We have addressed the issue of construct validity and full strict measurement invariance for two alternative versions of SPANE. We concluded that both the original SPANE-12 and the newly established SPANE-8 confirmed the bi-di- mensional model with the two components of affect in two factors. Additionally, SPANE-12 and SPANE-8 are measurement invariant across gender (strict invariance). Our findings confirmed the robustness of SPANE-12, suggesting at the same time that SPANE-8 has equally sound psychometric properties, and a more parsimonious structure, being shorter. The two versions are strongly correlated. Normative data were also calculated for both versions.
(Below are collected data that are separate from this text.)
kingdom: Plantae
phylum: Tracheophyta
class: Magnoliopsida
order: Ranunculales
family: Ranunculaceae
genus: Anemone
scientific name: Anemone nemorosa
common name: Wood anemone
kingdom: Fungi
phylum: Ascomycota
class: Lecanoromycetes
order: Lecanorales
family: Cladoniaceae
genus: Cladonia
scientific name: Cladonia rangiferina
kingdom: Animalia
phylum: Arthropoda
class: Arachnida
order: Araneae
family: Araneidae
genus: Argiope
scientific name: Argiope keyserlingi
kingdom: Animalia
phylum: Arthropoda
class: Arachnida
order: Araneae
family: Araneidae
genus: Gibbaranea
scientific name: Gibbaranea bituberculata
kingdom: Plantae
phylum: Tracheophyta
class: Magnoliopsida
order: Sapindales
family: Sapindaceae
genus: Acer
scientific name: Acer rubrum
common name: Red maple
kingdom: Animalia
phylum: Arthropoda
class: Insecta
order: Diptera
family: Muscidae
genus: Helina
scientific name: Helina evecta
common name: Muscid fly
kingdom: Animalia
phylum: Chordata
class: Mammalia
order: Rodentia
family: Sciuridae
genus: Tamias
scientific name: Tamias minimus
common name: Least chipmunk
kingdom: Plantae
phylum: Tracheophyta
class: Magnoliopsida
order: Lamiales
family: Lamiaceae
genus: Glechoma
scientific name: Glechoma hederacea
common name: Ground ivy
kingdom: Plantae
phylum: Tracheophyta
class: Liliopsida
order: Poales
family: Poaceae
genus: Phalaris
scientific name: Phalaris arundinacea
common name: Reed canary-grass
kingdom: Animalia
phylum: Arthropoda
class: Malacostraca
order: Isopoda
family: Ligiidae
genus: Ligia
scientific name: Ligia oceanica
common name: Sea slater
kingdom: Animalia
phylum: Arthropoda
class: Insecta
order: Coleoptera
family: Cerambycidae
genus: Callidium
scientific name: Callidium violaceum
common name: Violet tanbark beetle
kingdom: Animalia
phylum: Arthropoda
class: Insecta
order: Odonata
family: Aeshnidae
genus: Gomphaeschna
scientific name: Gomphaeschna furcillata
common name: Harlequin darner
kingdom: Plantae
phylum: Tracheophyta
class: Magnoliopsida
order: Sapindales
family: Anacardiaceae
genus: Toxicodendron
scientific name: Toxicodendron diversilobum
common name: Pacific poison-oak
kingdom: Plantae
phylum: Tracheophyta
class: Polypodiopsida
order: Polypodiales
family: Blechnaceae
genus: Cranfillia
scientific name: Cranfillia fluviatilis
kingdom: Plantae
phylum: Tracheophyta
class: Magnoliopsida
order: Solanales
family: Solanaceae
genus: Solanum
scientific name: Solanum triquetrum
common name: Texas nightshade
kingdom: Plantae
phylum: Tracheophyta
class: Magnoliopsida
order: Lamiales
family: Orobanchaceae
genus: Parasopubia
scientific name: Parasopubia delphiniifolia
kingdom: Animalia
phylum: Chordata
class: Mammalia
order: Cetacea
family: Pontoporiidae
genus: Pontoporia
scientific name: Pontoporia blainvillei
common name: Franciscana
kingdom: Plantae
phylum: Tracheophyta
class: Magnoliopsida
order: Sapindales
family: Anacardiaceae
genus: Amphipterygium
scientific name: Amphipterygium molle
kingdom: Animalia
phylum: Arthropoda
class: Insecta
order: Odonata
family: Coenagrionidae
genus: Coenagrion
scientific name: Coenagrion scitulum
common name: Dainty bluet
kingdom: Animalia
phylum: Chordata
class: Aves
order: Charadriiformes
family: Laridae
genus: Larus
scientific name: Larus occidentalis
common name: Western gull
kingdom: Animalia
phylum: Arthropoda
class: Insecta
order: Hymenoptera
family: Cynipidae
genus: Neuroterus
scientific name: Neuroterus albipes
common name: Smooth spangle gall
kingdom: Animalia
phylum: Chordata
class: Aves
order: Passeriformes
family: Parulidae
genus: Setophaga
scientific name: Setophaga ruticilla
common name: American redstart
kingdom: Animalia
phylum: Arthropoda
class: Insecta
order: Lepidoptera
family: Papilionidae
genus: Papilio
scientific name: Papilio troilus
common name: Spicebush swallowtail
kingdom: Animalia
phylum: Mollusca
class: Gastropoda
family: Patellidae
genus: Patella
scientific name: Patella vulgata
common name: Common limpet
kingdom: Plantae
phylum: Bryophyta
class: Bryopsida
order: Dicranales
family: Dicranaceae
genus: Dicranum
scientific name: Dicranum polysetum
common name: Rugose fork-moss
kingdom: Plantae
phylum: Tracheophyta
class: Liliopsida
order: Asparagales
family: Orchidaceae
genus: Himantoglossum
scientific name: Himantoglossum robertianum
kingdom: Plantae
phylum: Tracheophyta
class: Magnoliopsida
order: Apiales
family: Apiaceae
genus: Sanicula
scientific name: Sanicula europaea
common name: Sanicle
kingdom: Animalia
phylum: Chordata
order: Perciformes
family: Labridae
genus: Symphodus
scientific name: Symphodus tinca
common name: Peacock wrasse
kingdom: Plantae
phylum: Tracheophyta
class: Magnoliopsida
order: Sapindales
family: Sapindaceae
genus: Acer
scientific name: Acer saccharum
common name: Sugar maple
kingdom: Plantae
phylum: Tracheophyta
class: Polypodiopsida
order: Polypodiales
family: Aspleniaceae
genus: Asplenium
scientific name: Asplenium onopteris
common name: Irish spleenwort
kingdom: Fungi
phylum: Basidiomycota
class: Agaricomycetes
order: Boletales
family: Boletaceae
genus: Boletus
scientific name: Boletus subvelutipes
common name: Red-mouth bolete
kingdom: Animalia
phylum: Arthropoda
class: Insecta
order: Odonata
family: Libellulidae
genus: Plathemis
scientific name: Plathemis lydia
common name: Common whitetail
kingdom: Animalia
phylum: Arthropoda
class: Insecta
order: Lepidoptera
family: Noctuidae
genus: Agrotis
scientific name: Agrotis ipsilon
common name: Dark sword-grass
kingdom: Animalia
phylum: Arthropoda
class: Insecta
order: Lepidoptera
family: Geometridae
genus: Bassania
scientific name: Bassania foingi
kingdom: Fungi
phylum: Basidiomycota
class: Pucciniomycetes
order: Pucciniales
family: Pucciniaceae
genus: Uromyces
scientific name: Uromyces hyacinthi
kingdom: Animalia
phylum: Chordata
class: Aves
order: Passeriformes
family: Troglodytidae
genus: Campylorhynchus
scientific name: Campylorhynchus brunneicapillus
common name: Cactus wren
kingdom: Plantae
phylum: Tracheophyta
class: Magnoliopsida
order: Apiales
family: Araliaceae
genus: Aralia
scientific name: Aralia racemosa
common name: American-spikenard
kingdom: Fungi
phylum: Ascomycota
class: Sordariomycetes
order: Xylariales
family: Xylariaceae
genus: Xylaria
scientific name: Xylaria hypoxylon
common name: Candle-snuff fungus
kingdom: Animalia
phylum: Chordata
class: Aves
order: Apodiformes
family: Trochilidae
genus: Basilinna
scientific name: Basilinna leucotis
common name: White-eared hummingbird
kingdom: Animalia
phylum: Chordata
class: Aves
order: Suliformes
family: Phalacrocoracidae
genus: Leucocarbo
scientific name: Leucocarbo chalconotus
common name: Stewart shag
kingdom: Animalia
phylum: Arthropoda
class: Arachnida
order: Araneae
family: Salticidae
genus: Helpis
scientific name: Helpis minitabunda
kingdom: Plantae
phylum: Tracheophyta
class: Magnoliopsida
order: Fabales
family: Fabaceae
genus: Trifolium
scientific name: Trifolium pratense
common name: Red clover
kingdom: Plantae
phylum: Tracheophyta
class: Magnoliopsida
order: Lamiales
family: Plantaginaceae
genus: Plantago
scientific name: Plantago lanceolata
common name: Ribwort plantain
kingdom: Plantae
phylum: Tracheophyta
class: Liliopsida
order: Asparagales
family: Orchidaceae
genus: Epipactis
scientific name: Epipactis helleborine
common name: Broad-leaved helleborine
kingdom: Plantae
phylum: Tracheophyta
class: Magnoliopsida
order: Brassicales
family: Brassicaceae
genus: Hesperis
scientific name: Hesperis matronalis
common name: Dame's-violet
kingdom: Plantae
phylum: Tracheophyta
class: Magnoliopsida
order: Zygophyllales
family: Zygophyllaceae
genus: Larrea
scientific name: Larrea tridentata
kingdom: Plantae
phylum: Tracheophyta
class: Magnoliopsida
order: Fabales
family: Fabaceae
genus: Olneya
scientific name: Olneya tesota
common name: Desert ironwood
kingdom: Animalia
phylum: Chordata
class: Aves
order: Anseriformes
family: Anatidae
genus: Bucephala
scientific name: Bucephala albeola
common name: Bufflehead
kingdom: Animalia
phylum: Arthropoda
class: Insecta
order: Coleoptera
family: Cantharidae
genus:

Nevertheless, this study has certain limitations that should be taken into account when interpreting the results. First, psychology students participated in data administration through an electronic test battery. The effects of this procedure are unspecified. Second, SPANE-8 findings are encouraging, however additional evaluation of its structure is necessary to different samples. Third, the measurement invariance across gender had a rather imbalanced sample of men versus women. All above limitations considered, the present study adds to present affect research by: 1) providing evidence that the Greek version of the original 12-item SPANE (Diener et al., 2010) is a robust measure of affect. The construct validation was implemented using a new sample-splitting based procedure we call “3-faced construct validation method”; 2) providing a newer, briefer version, the SPANE-8, with sound psychometric properties and normative data; 3) proving the strict measurement invariance of both above versions; 4) modeling Subjective wellbeing with a Bifactor CFA model using SPANE to measure the affect component; 5) calculating normative data for the Greek cultural context.